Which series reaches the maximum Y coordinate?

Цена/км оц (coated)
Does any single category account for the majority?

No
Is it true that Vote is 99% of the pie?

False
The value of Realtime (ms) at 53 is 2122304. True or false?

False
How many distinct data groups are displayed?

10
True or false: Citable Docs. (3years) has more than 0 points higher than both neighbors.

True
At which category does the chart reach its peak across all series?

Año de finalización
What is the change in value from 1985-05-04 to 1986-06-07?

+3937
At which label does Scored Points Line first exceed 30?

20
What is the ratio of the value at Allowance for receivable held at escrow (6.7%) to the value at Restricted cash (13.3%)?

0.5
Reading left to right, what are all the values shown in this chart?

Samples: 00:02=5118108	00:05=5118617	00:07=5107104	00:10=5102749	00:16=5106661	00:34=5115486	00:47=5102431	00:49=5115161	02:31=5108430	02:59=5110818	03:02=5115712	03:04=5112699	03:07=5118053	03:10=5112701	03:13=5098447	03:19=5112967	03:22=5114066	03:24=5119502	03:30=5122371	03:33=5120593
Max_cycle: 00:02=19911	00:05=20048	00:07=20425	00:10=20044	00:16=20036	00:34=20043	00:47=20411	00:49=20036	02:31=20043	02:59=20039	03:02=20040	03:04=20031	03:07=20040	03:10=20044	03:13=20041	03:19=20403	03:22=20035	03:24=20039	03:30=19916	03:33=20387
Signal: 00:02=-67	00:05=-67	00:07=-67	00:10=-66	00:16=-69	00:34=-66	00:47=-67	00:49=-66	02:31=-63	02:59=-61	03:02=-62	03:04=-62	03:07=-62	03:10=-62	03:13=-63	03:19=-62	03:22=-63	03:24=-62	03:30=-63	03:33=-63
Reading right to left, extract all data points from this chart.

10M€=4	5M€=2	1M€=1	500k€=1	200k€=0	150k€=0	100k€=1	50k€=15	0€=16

━━━━━━

### Exercise description
Copy out all of the material above line for line, without changing any wording, numbers, or symbols.

### Task response
Which series reaches the maximum Y coordinate?

Цена/км оц (coated)
Does any single category account for the majority?

No
Is it true that Vote is 99% of the pie?

False
The value of Realtime (ms) at 53 is 2122304. True or false?

False
How many distinct data groups are displayed?

10
True or false: Citable Docs. (3years) has more than 0 points higher than both neighbors.

True
At which category does the chart reach its peak across all series?

Año de finalización
What is the change in value from 1985-05-04 to 1986-06-07?

+3937
At which label does Scored Points Line first exceed 30?

20
What is the ratio of the value at Allowance for receivable held at escrow (6.7%) to the value at Restricted cash (13.3%)?

0.5
Reading left to right, what are all the values shown in this chart?

Samples: 00:02=5118108	00:05=5118617	00:07=5107104	00:10=5102749	00:16=5106661	00:34=5115486	00:47=5102431	00:49=5115161	02:31=5108430	02:59=5110818	03:02=5115712	03:04=5112699	03:07=5118053	03:10=5112701	03:13=5098447	03:19=5112967	03:22=5114066	03:24=5119502	03:30=5122371	03:33=5120593
Max_cycle: 00:02=19911	00:05=20048	00:07=20425	00:10=20044	00:16=20036	00:34=20043	00:47=20411	00:49=20036	02:31=20043	02:59=20039	03:02=20040	03:04=20031	03:07=20040	03:10=20044	03:13=20041	03:19=20403	03:22=20035	03:24=20039	03:30=19916	03:33=20387
Signal: 00:02=-67	00:05=-67	00:07=-67	00:10=-66	00:16=-69	00:34=-66	00:47=-67	00:49=-66	02:31=-63	02:59=-61	03:02=-62	03:04=-62	03:07=-62	03:10=-62	03:13=-63	03:19=-62	03:22=-63	03:24=-62	03:30=-63	03:33=-63
Reading right to left, extract all data points from this chart.

10M€=4	5M€=2	1M€=1	500k€=1	200k€=0	150k€=0	100k€=1	50k€=15	0€=16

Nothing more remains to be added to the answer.